◆ **Document section**:
Skip to main content
Global HR Lawyers

Employment Rights Bill unveiled

11 October 2024

The much-hyped and long-awaited Employment Rights Bill has finally been published along with a Next Steps paper explaining how Labour is putting its Plan to Make Work Pay into practice. Here’s our take on the Bill and what it means for employers.

Labour promised it would introduce legislation to reform employment law within 100 days of entering government. It has now published its Employment Rights Bill (on day 98) and – as many of us predicted – this self-imposed deadline has resulted in compromises and fudges.  Some measures have not made it into the Bill, others need fleshing out through consultation and accompanying regulations and the government is at pains to reassure businesses that most reforms (including those to unfair dismissal) will not actually take effect until 2026.

Alongside the Bill, Labour has published a Next Steps document outlining what’s in the Employment Rights Bill and the reforms it will look to implement in future.

Here are the key highlights.

Rowing back on unfair dismissal

Employees will have a new right not to be unfairly dismissed from day one. However, there will be a light touch procedure for dismissals during an ‘initial period’ which are shown to be for poor performance, misconduct, capability or some other substantial reason relating to the employee.

The exact nature of the ‘light touch’ procedure is still to be defined – but the Next Steps document says it could consist of simply holding a meeting. Press leaks around the Bill had suggested the emphasis would be on providing a letter (rather than holding a meeting) but this does not feature in the Bill.

The light touch process appears not to apply to redundancy dismissals.  At first glance, there may be questions about why employers should go through a longer, more difficult, process to make a new hire redundant. Presumably the rationale lies in the fact that such a dismissal is not the employee’s fault. 

The length of the ‘initial period’ is also to be decided after further consultation but the government’s current preference is nine months. The termination date could then be up to three months after the initial period, as long as notice is given during the initial period, meaning that the light touch procedure can effectively apply to the employee’s first year.

There may also be a lower compensation regime for unfair dismissals in the initial period – the Next Steps document says that the government intends to consult about this.

The document also makes clear that these changes won’t take effect until Autumn 2026 and, until then, the current two-year qualifying period remains in place. Substantial further consultation is expected between now and then, and major questions remain about the compensation regime, the procedure that will need to be followed and the extent to which employees can challenge the reasons they are given for dismissal. Is it enough just to tell an employee they are a poor performer, or do employers have to prove this? Could the employee bring a claim to determine the ‘real reason’?

◆ **Problems and tasks**:
(a) In the Employment Rights Bill article, what length of "initial period" does the government currently prefer?
(b) Write out the Employment Rights Bill article word for word from "There may also" to "consult about this.".
The listing has no connection to the Employment Rights Bill article.

◆ **Supplied entries**:
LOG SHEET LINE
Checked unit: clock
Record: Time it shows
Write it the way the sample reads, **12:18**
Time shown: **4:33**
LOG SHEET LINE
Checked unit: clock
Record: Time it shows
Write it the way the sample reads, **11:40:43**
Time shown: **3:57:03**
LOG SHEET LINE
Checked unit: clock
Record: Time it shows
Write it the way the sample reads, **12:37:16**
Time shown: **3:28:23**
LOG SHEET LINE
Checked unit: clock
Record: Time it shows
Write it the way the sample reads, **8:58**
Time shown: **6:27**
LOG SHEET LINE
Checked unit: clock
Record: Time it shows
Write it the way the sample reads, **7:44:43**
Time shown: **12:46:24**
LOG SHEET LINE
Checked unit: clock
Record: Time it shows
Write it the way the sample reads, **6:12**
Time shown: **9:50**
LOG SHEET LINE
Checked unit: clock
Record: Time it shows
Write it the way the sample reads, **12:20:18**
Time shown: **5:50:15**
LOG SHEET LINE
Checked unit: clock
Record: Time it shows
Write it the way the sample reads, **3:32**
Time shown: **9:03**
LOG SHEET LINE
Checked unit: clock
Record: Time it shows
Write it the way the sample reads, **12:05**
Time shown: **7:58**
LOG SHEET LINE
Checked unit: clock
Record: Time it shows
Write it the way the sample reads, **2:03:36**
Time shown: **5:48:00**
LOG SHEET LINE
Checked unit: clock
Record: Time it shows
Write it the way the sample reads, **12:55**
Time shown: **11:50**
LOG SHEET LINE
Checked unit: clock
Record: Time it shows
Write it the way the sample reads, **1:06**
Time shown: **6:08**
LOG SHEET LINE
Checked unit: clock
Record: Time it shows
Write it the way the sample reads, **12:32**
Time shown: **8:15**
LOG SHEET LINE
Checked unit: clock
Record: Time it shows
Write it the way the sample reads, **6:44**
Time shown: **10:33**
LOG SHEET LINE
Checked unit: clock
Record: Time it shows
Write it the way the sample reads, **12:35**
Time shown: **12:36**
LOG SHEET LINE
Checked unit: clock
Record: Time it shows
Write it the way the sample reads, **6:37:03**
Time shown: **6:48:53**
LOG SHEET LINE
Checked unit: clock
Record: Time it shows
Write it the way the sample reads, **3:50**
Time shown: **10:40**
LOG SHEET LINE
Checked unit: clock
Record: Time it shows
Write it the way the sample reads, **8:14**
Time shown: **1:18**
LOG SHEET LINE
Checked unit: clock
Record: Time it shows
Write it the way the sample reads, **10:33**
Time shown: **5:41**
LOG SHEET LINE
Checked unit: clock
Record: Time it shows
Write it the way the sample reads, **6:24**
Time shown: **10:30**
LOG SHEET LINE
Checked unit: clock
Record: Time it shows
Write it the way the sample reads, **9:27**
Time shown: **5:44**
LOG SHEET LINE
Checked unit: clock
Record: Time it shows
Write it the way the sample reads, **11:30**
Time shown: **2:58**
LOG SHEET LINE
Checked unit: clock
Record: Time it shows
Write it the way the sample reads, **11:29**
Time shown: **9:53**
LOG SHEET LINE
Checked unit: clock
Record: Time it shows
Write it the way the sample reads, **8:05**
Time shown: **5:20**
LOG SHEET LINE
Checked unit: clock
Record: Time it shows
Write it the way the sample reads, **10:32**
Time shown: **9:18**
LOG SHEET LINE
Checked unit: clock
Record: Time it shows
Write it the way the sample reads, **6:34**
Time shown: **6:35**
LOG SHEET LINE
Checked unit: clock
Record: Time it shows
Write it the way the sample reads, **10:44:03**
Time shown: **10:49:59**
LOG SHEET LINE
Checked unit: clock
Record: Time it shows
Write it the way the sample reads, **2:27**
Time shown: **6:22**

◆ **Solved problems**:
(a) Nine months.

(b)
There may also be a lower compensation regime for unfair dismissals in the initial period – the Next Steps document says that the government intends to consult about this.